Late in the afternoon, the Canadian made an hour-long pit stop in Jasper, the world-famous ski and outdoor sports resort where, reputedly, elk and mule deer wander with pedestrians down the main street of town. Not that day, however. Nonetheless, the absence of Canadian wildlife did not diminish Jasper’s rustic charms and one Canadian with whom we were traveling recommended an overnight in Jasper in the winter, regaling us with tales of night skating on a pond beneath a sky full of glittering stars.
Back onboard the Canadian, as I headed to my cabin to dress for dinner, I passed through a little cafe where a group was working intently on a jigsaw puzzle. In the lounge, several children gazed mesmerized at a television (proving that some things never change, no matter how magnificent the scenery).
Along the Continental Divide
As I dressed, I found myself staring out the window more often than staring into the mirror – and seriously, when was the last time that happened?
During the past twenty-four hours, we had passed through deep river canyons and high-altitude lakes glittering in the sun, and we had seen “the driest town in Canada” speckled with cactus, sagebrush, and hoodoos, the rock pinnacles left behind after the erosion of a hill, as well as an area known as Hell’s Gate, where a fish ladder was built to help salmon swim upstream.
We had traversed the junction of the Rockies and the Caribou and the crest of Yellowhead Pass along the Continental Divide where the waters flow either east or west to the Atlantic or the Pacific.
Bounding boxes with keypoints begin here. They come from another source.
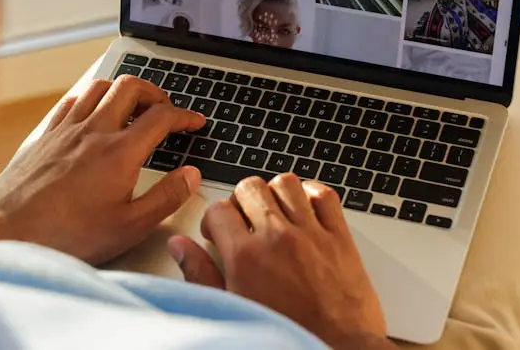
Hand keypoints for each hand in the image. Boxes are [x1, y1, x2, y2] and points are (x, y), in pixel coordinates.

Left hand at [0, 76, 204, 264]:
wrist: (8, 232)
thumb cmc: (66, 235)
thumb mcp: (129, 226)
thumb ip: (166, 198)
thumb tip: (190, 176)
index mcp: (120, 153)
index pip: (161, 117)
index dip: (185, 115)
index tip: (194, 122)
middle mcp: (94, 131)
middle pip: (131, 87)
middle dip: (155, 92)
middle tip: (165, 109)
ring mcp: (66, 128)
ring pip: (100, 86)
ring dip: (123, 90)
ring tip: (132, 106)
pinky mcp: (44, 133)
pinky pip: (72, 99)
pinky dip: (91, 97)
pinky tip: (93, 113)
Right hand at [167, 175, 393, 349]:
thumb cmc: (287, 336)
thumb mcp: (231, 309)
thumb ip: (200, 274)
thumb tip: (179, 247)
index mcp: (245, 256)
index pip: (219, 209)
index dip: (214, 218)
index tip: (218, 231)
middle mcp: (277, 237)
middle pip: (250, 187)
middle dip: (241, 200)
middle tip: (244, 220)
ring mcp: (311, 234)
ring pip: (287, 184)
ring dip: (275, 193)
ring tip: (274, 212)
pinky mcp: (340, 238)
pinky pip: (325, 196)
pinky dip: (313, 194)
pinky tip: (305, 208)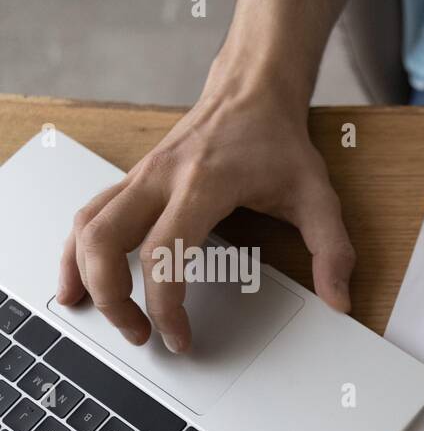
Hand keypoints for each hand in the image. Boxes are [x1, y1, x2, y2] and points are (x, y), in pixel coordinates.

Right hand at [58, 77, 353, 352]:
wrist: (252, 92)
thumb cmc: (279, 143)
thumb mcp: (318, 197)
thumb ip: (332, 252)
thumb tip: (339, 300)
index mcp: (202, 185)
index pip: (163, 254)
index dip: (165, 306)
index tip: (179, 338)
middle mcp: (159, 178)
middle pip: (104, 242)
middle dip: (112, 298)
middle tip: (139, 334)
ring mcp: (139, 176)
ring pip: (85, 227)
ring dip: (84, 275)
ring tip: (100, 314)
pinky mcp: (131, 179)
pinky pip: (88, 215)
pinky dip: (76, 250)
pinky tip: (78, 279)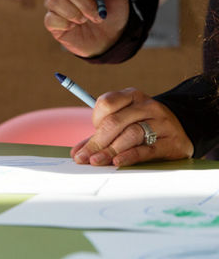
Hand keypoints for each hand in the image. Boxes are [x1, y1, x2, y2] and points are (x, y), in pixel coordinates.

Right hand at [44, 0, 129, 56]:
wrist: (110, 36)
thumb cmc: (112, 11)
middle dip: (86, 4)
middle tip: (98, 15)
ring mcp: (57, 4)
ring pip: (55, 1)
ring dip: (75, 13)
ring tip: (85, 20)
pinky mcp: (52, 22)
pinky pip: (50, 19)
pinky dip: (65, 24)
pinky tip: (74, 27)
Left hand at [70, 88, 193, 166]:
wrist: (182, 131)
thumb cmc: (145, 126)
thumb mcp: (124, 122)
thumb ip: (100, 136)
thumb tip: (77, 153)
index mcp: (132, 96)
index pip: (107, 103)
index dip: (95, 120)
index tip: (92, 136)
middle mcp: (148, 106)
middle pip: (116, 121)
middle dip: (97, 141)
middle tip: (84, 158)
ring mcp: (162, 123)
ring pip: (131, 134)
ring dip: (110, 149)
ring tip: (96, 161)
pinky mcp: (171, 143)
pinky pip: (147, 149)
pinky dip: (130, 156)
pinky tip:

In short, it felt as if we had rediscovered the entire North American continent and that we were seeing it anew, actually seeing it as the early Canadian explorers had experienced it.
And not for the first time that day, I thought again of the poignant peroration at the close of “The Great Gatsby” when F. Scott Fitzgerald writes, “for a transitory enchanted moment man must have held his breath in the presence of this continent, compelled into an aesthetic contemplation he neither understood nor desired, face to face for the last time in history with something commensurate to his capacity for wonder.”
Later that night when the Canadian pulled into the Edmonton station and I disembarked, I couldn’t help but feel a slight bit of envy for those who remained on the train for another night’s sleep and another glorious sunrise, when the light would slip over the horizon, gradually illuminating the empyrean wonders of the natural world.
“A more human way to travel” is VIA Rail’s motto – and after such a relaxing journey, you might find yourself nodding in wholehearted agreement.